Homework 5 - Vector spaces, subspaces, and spanning sets
Due 2021-09-28.
Find a spanning set for the null space of the matrix \(A = \begin{pmatrix} -1 & 2 & -3 & 4 & 2\\ 3 & -2 & 1 & -4 & -1\\ 1 & 1 & 1 & 1 & 1 \end{pmatrix}\)
- Determine if the following are subspaces of $\operatorname{Func}(\mathbb{R},\mathbb{R})$ or not:
- The set of odd functions. Recall that $f$ is odd if $f(-x) = -f(x)$ for all $x \in \mathbb{R}$.
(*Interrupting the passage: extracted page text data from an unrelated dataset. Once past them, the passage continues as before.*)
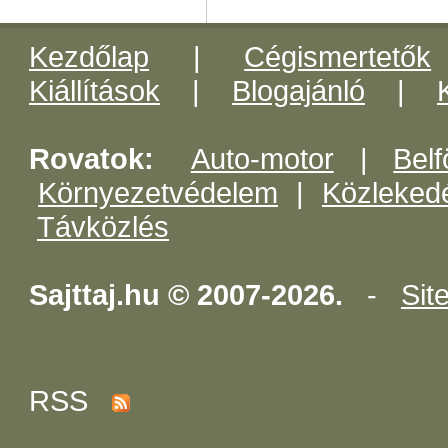
Kezdőlap
|
Cégismertetők
Kiállítások
|
Blogajánló
|
Rovatok:
Auto-motor
|
Belf
Környezetvédelem
|
Közleked
Távközlés
Sajttaj.hu © 2007-2026.
-
Sit
RSS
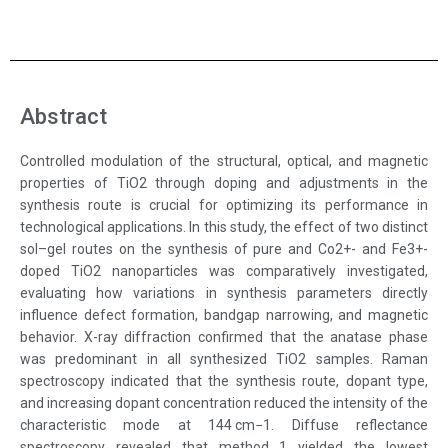
Abstract
Controlled modulation of the structural, optical, and magnetic
properties of TiO2 through doping and adjustments in the
synthesis route is crucial for optimizing its performance in
technological applications. In this study, the effect of two distinct
sol–gel routes on the synthesis of pure and Co2+- and Fe3+-
doped TiO2 nanoparticles was comparatively investigated,
evaluating how variations in synthesis parameters directly
influence defect formation, bandgap narrowing, and magnetic
behavior. X-ray diffraction confirmed that the anatase phase
was predominant in all synthesized TiO2 samples. Raman
spectroscopy indicated that the synthesis route, dopant type,
and increasing dopant concentration reduced the intensity of the
characteristic mode at 144 cm−1. Diffuse reflectance
spectroscopy revealed that method 1 yielded the lowest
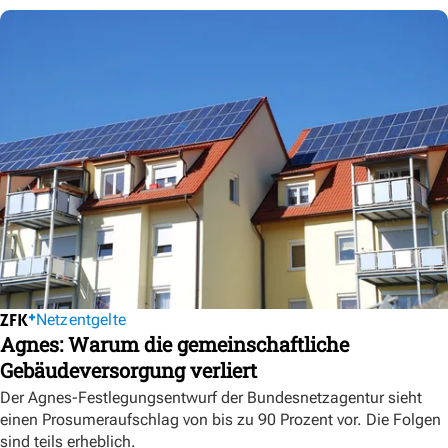
Netzentgelte
Agnes: Warum die gemeinschaftliche
Gebäudeversorgung verliert
Der Agnes-Festlegungsentwurf der Bundesnetzagentur sieht
einen Prosumeraufschlag von bis zu 90 Prozent vor. Die Folgen
sind teils erheblich.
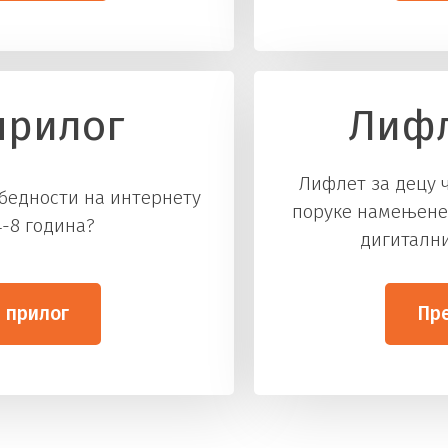
прилог
Лифл
Лифлет за децу 
бедности на интернету
поруке намењене
4-8 година?
дигитални
 прилог
Пр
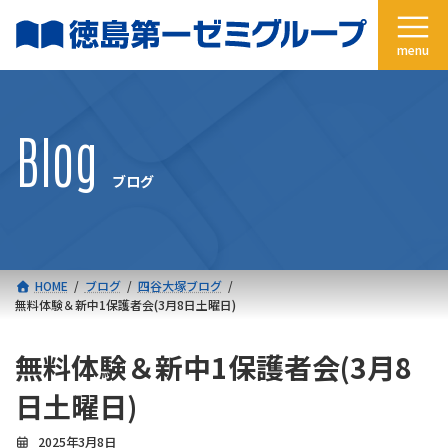
コ
ナ
ン
ビ
テ
ゲ
ン
ー
ツ
シ
へ
ョ
Blog
ス
ン
キ
に
ブログ
ッ
移
プ
動
HOME
ブログ
四谷大塚ブログ
無料体験＆新中1保護者会(3月8日土曜日)
無料体験＆新中1保護者会(3月8
日土曜日)
2025年3月8日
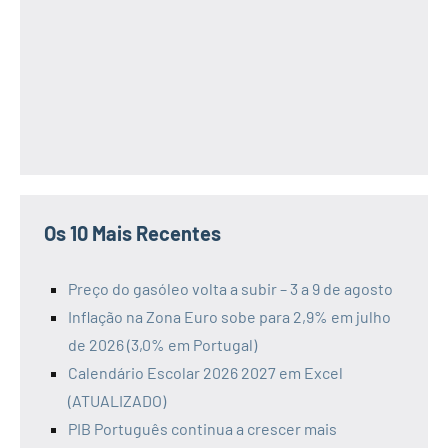
Os 10 Mais Recentes
Preço do gasóleo volta a subir – 3 a 9 de agosto
Inflação na Zona Euro sobe para 2,9% em julho
de 2026 (3,0% em Portugal)
Calendário Escolar 2026 2027 em Excel
(ATUALIZADO)
PIB Português continua a crescer mais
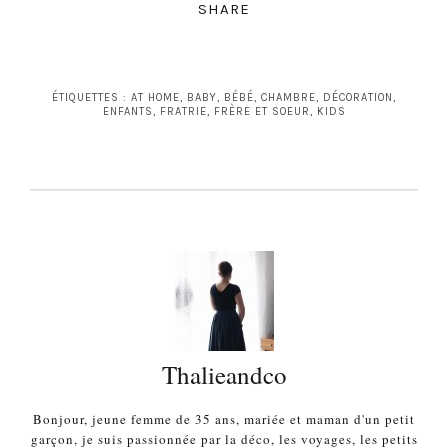
SHARE
ÉTIQUETTES :
AT HOME
,
BABY
,
BÉBÉ
,
CHAMBRE
,
DÉCORATION
,
ENFANTS
,
FRATRIE
,
FRÈRE ET SOEUR
,
KIDS
Thalieandco
Bonjour, jeune femme de 35 ans, mariée et maman d'un petit
garçon, je suis passionnée par la déco, les voyages, les petits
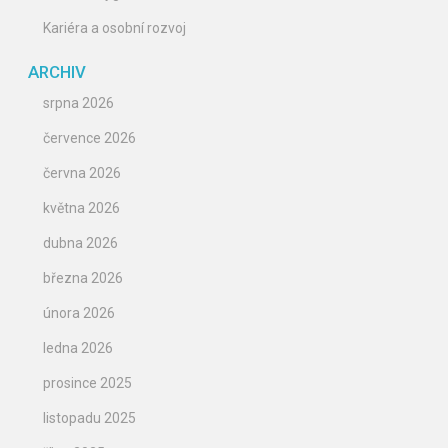
Kariéra a osobní rozvoj
ARCHIV
srpna 2026
července 2026
června 2026
května 2026
dubna 2026
března 2026
února 2026
ledna 2026
prosince 2025
listopadu 2025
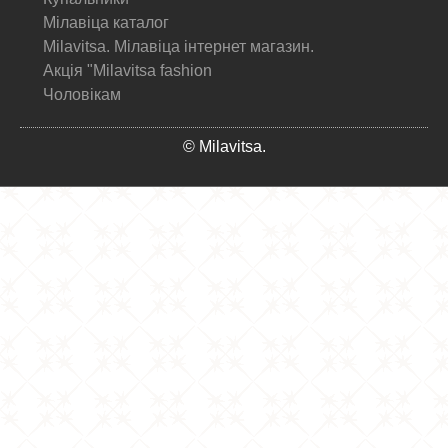
Мілавіца каталог
Milavitsa. Мілавіца інтернет магазин.
Акція "Milavitsa fashion
Чоловікам
© Milavitsa.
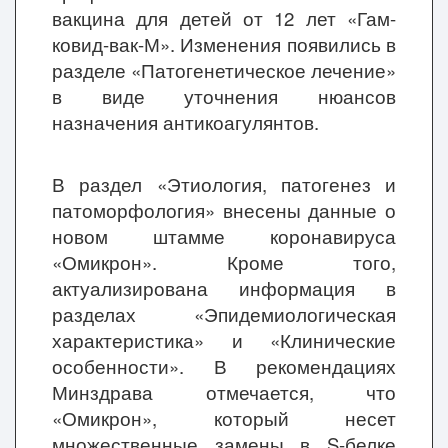
вакцина для детей от 12 лет «Гам-
ковид-вак-М». Изменения появились в
разделе «Патогенетическое лечение»
в виде уточнения нюансов
назначения антикоагулянтов.
В раздел «Этиология, патогенез и
патоморфология» внесены данные о
новом штамме коронавируса
«Омикрон». Кроме того,
актуализирована информация в
разделах «Эпидемиологическая
характеристика» и «Клинические
особенности». В рекомендациях
Минздрава отмечается, что
«Омикрон», который несет
множественные замены в S-белке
- The set of solutions to the differential equation \(\frac{d^2f}{dx^2} + 3 \frac{df}{dx} + 2 f = e^x.\)
- The set of injective functions.
- The set of surjective functions.
Find the LU factorization, with partial pivoting, of \(A = \begin{pmatrix} 0 & 1 & 0 & 0 \\ 1 & 1 & 1 & 0 \\ 0 & 1 & 1 & 1 \end{pmatrix}\) over both $\mathbb{Q}$ and $\mathbb{F}_2$.
Prove the Proposition from the notes that describes spanning sets for null spaces of matrices.
- Give a set that is closed under scalar multiplication but not addition.
- Give a set that is closed under addition but not scalar multiplication.
- Give a set that is closed under neither.